Defining the Velite Collection
The tils collection in velite.config.ts reuses the same MDX pipeline as posts but with a simpler schema — no categories, featured, cover, or updated fields. TIL entries are intentionally lightweight:
const tils = defineCollection({
name: "TIL",
pattern: "tils/**/*.mdx",
schema: s
.object({
title: s.string().max(200),
description: s.string().max(500).optional(),
date: s.isodate(),
published: s.boolean().default(true),
tags: s.array(s.string()).default([]),
// ...filePath, metadata, content, body
})
.transform((data) => {
// Extract locale from path, compute year/month/day/slug, build permalink
// → /{locale}/til/{year}/{month}/{day}/{slug}
}),
});Adding a collection to Velite is just a schema definition plus one entry in defineConfig({ collections: { posts, tils } }). Content goes in content/tils/{en,ja}/*.mdx.
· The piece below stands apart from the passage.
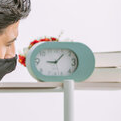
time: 9:07
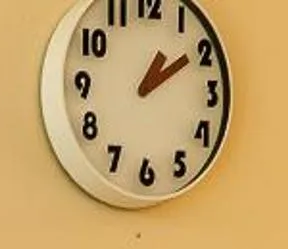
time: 1:09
The transform extracts the locale from the directory path, matching the pattern used by posts.
Reusing Existing Components
The most satisfying part was how much I could reuse without modification:
- List page:
PostListandPaginationwork as-is. TIL entries are mapped to the same shape, withcategories: []since TILs don't have categories. - Detail page:
MdxContent,SocialShare, andProfileCardare reused directly. I deliberately excludedTableOfContentsandRelatedPosts— TIL entries are too short for either to be useful. - Navigation: a link in
header.tsxandmobile-nav.tsx, with UI strings insrc/lib/i18n.ts.
The categories: [] adapter is worth highlighting. The PostCard component expects categories: string[], but TIL entries don't have categories. Rather than making the prop optional across multiple components, passing an empty array is the simplest bridge.
Search Integration
The search page (/[locale]/search) merges blog posts and TIL entries into a single searchable list:
const searchablePosts: SearchablePost[] = [
...allPosts.map((post) => ({ ...post })),
...allTils.map((til) => ({
title: til.title,
description: til.description,
date: til.date,
permalink: til.permalink,
categories: [] as string[],
tags: til.tags,
})),
].sort((a, b) => new Date(b.date).getTime() - new Date(a.date).getTime());The SearchablePost type requires categories: string[], so TILs pass an empty array. The search logic itself — AND matching across title, description, categories, and tags — needed no changes. TIL entries just work.
Writing a TIL Entry
Create a file in content/tils/en/ or content/tils/ja/:
---
title: "Something I Learned"
date: 2026-03-07
published: true
tags:
- tag-name
---
Short content here.Content-only changes can be committed directly to main.
Summary
- Velite collections are cheap to add — a schema definition and one
collectionsentry. The transform pattern (extracting locale from path, computing permalink) is the same across content types. - Component reuse validates your abstractions —
PostList,PostCard,Pagination,MdxContent,SocialShare, andProfileCardall worked without modification. Thecategories: []adapter was the only concession. - New content types should be intentionally simpler — TIL entries skip categories, featured flags, TOC, and related posts. Knowing what to leave out is as important as knowing what to include.
- Search integration is trivial when you have a shared type — mapping TILs to
SearchablePostwas a few lines. The existing search logic handled the rest.